Treasury Securities index. The advantage of an ARM is that you may be

able to afford a more expensive home because your initial interest rate

will be lower. There are several government mortgage programs,including

the Veteran’s Administration’s programs and the Department of

Agriculture’s programs. Most people have heard of FHA mortgages. FHA

doesn’t actually make loans. Instead, it insures loans so that if buyers

default for some reason, the lenders will get their money. This

encourages lenders to give mortgages to people who might not otherwise

qualify for a loan. Talk to your real estate broker about the various

kinds of loans, before you begin shopping for a mortgage.

When I find the home I want, how much should I offer?

Again, your real estate broker can help you

here. But there are several things you should consider: 1) is the asking

price in line with prices of similar homes in the area? 2) Is the home

in good condition or will you have to spend a substantial amount of

money making it the way you want it? You probably want to get a

professional home inspection before you make your offer. Your real

estate broker can help you arrange one. 3) How long has the home been on

the market? If it’s been for sale for awhile, the seller may be more

eager to accept a lower offer. 4) How much mortgage will be required?

Make sure you really can afford whatever offer you make. 5) How much do

you really want the home? The closer you are to the asking price, the

more likely your offer will be accepted. In some cases, you may even

want to offer more than the asking price, if you know you are competing

with others for the house.

What if my offer is rejected?

hey often are!
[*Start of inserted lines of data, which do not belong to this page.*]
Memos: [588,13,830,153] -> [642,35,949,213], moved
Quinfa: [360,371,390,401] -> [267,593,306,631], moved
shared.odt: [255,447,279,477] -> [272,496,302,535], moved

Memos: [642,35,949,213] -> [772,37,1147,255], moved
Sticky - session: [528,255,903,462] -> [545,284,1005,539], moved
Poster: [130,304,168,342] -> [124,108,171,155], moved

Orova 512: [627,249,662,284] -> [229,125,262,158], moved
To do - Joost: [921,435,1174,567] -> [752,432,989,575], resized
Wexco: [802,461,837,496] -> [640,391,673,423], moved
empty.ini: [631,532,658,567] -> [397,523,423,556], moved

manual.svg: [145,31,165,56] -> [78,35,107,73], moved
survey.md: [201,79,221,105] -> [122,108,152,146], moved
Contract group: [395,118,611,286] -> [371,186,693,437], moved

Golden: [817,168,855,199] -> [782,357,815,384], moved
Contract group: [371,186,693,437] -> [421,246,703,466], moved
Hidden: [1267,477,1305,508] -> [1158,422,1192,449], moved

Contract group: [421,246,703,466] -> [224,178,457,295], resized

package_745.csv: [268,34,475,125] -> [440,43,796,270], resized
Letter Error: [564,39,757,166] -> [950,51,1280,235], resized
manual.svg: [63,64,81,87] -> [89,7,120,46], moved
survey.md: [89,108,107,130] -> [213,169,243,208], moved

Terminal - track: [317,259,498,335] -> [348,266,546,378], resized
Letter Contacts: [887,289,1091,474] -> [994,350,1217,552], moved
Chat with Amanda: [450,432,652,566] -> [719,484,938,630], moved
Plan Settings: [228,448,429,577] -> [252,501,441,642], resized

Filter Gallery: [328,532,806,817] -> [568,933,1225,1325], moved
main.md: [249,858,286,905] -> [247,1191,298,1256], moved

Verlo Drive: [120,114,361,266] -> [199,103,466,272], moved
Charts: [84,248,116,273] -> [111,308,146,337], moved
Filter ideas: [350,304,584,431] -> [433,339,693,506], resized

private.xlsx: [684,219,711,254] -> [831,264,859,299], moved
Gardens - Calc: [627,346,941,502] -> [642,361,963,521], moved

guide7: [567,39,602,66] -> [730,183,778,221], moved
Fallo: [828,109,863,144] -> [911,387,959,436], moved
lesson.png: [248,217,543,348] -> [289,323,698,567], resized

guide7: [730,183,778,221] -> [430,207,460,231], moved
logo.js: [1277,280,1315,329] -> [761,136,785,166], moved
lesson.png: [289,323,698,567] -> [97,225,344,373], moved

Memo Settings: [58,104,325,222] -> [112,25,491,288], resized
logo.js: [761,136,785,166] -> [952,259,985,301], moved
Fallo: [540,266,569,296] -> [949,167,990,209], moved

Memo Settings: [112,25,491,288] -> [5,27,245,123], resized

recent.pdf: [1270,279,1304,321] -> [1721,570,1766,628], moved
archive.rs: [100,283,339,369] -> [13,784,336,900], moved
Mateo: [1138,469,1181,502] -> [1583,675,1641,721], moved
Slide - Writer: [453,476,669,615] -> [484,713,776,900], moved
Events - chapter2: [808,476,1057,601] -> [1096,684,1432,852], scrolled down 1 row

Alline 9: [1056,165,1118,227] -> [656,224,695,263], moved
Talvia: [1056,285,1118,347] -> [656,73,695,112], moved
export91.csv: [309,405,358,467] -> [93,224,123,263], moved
But don’t let that stop

you. Now you begin negotiating. Your broker will help you. You may have

to offer more money, but you may ask the seller to cover some or all of

your closing costs or to make repairs that wouldn’t normally be

expected. Often, negotiations on a price go back and forth several times

before a deal is made. Just remember – don’t get so caught up in

negotiations that you lose sight of what you really want and can afford!

So what will happen at closing?

Basically, you’ll sit at a table with your

broker, the broker for the seller, probably the seller, and a closing

agent. The closing agent will have a stack of papers for you and the

seller to sign. While he or she will give you a basic explanation of

each paper, you may want to take the time to read each one and/or

consult with your agent to make sure you know exactly what you’re

signing. After all, this is a large amount of money you’re committing to

pay for a lot of years! Before you go to closing, your lender is

required to give you a booklet explaining the closing costs, a “good

faith estimate” of how much cash you’ll have to supply at closing, and a

list of documents you’ll need at closing. If you don’t get those items,

be sure to call your lender BEFORE you go to closing.